The listing that follows must be retyped in full, exactly.

» Given information:
>>

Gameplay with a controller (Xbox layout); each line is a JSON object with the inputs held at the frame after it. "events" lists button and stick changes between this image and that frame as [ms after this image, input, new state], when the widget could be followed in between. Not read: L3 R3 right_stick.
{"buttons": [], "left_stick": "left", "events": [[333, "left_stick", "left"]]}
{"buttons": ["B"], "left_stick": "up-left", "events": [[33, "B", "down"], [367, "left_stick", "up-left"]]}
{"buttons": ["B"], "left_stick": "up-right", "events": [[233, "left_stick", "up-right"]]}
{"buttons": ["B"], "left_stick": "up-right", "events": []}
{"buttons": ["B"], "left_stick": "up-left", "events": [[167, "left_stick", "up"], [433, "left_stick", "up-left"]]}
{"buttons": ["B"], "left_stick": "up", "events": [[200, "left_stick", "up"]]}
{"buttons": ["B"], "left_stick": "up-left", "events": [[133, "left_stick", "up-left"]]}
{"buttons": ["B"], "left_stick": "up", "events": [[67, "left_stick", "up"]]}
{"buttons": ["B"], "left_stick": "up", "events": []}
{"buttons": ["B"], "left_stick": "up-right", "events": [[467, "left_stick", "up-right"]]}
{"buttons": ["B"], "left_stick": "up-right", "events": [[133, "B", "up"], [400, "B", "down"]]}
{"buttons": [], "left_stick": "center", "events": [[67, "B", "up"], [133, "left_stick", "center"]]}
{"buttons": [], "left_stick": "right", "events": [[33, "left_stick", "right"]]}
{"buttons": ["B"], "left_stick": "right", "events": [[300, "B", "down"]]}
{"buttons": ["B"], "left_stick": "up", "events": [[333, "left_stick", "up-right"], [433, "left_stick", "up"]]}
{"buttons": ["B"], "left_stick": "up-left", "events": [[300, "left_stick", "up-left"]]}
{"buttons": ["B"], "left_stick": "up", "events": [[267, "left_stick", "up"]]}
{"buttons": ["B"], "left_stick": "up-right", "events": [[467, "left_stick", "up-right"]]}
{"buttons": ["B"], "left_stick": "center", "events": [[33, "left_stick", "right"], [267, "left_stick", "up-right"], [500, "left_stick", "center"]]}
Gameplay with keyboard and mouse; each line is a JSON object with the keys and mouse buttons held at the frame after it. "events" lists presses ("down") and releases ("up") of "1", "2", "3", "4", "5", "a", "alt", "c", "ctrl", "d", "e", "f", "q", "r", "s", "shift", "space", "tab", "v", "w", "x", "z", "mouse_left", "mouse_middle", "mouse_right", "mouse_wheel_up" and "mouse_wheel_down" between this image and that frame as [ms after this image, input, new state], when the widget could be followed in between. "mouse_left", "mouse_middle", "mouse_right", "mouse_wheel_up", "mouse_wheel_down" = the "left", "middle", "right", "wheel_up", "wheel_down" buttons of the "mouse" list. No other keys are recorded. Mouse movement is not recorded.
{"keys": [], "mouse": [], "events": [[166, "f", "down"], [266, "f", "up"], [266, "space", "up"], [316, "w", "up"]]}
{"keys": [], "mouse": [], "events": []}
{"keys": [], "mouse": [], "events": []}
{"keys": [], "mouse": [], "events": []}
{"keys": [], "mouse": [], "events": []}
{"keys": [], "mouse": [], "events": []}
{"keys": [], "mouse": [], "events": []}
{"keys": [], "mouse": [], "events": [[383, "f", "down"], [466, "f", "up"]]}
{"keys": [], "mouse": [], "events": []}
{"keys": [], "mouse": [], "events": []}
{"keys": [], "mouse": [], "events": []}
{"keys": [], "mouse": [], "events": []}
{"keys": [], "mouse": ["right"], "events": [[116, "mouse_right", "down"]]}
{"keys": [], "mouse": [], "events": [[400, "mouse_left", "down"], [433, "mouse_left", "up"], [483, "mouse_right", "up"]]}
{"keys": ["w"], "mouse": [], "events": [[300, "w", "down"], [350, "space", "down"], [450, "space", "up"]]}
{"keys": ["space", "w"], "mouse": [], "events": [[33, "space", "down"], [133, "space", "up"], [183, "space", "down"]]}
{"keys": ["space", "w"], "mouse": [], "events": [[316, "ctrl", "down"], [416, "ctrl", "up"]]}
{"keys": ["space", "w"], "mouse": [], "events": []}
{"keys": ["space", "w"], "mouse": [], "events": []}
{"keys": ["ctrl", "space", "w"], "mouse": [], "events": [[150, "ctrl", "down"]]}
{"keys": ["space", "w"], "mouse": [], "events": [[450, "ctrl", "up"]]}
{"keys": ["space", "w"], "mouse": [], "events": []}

<<

» Response below:
Gameplay with a controller (Xbox layout); each line is a JSON object with the inputs held at the frame after it. "events" lists button and stick changes between this image and that frame as [ms after this image, input, new state], when the widget could be followed in between. Not read: L3 R3 right_stick.
{"buttons": [], "left_stick": "left", "events": [[333, "left_stick", "left"]]}
{"buttons": ["B"], "left_stick": "up-left", "events": [[33, "B", "down"], [367, "left_stick", "up-left"]]}
{"buttons": ["B"], "left_stick": "up-right", "events": [[233, "left_stick", "up-right"]]}
{"buttons": ["B"], "left_stick": "up-right", "events": []}
{"buttons": ["B"], "left_stick": "up-left", "events": [[167, "left_stick", "up"], [433, "left_stick", "up-left"]]}
{"buttons": ["B"], "left_stick": "up", "events": [[200, "left_stick", "up"]]}
{"buttons": ["B"], "left_stick": "up-left", "events": [[133, "left_stick", "up-left"]]}
{"buttons": ["B"], "left_stick": "up", "events": [[67, "left_stick", "up"]]}
{"buttons": ["B"], "left_stick": "up", "events": []}
{"buttons": ["B"], "left_stick": "up-right", "events": [[467, "left_stick", "up-right"]]}
{"buttons": ["B"], "left_stick": "up-right", "events": [[133, "B", "up"], [400, "B", "down"]]}
{"buttons": [], "left_stick": "center", "events": [[67, "B", "up"], [133, "left_stick", "center"]]}
{"buttons": [], "left_stick": "right", "events": [[33, "left_stick", "right"]]}
{"buttons": ["B"], "left_stick": "right", "events": [[300, "B", "down"]]}
{"buttons": ["B"], "left_stick": "up", "events": [[333, "left_stick", "up-right"], [433, "left_stick", "up"]]}
{"buttons": ["B"], "left_stick": "up-left", "events": [[300, "left_stick", "up-left"]]}
{"buttons": ["B"], "left_stick": "up", "events": [[267, "left_stick", "up"]]}
{"buttons": ["B"], "left_stick": "up-right", "events": [[467, "left_stick", "up-right"]]}
{"buttons": ["B"], "left_stick": "center", "events": [[33, "left_stick", "right"], [267, "left_stick", "up-right"], [500, "left_stick", "center"]]}
Gameplay with keyboard and mouse; each line is a JSON object with the keys and mouse buttons held at the frame after it. "events" lists presses ("down") and releases ("up") of "1", "2", "3", "4", "5", "a", "alt", "c", "ctrl", "d", "e", "f", "q", "r", "s", "shift", "space", "tab", "v", "w", "x", "z", "mouse_left", "mouse_middle", "mouse_right", "mouse_wheel_up" and "mouse_wheel_down" between this image and that frame as [ms after this image, input, new state], when the widget could be followed in between. "mouse_left", "mouse_middle", "mouse_right", "mouse_wheel_up", "mouse_wheel_down" = the "left", "middle", "right", "wheel_up", "wheel_down" buttons of the "mouse" list. No other keys are recorded. Mouse movement is not recorded.
{"keys": [], "mouse": [], "events": [[166, "f", "down"], [266, "f", "up"], [266, "space", "up"], [316, "w", "up"]]}
{"keys": [], "mouse": [], "events": []}
{"keys": [], "mouse": [], "events": []}
{"keys": [], "mouse": [], "events": []}
{"keys": [], "mouse": [], "events": []}
{"keys": [], "mouse": [], "events": []}
{"keys": [], "mouse": [], "events": []}
{"keys": [], "mouse": [], "events": [[383, "f", "down"], [466, "f", "up"]]}
{"keys": [], "mouse": [], "events": []}
{"keys": [], "mouse": [], "events": []}
{"keys": [], "mouse": [], "events": []}
{"keys": [], "mouse": [], "events": []}
{"keys": [], "mouse": ["right"], "events": [[116, "mouse_right", "down"]]}
{"keys": [], "mouse": [], "events": [[400, "mouse_left", "down"], [433, "mouse_left", "up"], [483, "mouse_right", "up"]]}
{"keys": ["w"], "mouse": [], "events": [[300, "w", "down"], [350, "space", "down"], [450, "space", "up"]]}
{"keys": ["space", "w"], "mouse": [], "events": [[33, "space", "down"], [133, "space", "up"], [183, "space", "down"]]}
{"keys": ["space", "w"], "mouse": [], "events": [[316, "ctrl", "down"], [416, "ctrl", "up"]]}
{"keys": ["space", "w"], "mouse": [], "events": []}
{"keys": ["space", "w"], "mouse": [], "events": []}
{"keys": ["ctrl", "space", "w"], "mouse": [], "events": [[150, "ctrl", "down"]]}
{"keys": ["space", "w"], "mouse": [], "events": [[450, "ctrl", "up"]]}
{"keys": ["space", "w"], "mouse": [], "events": []}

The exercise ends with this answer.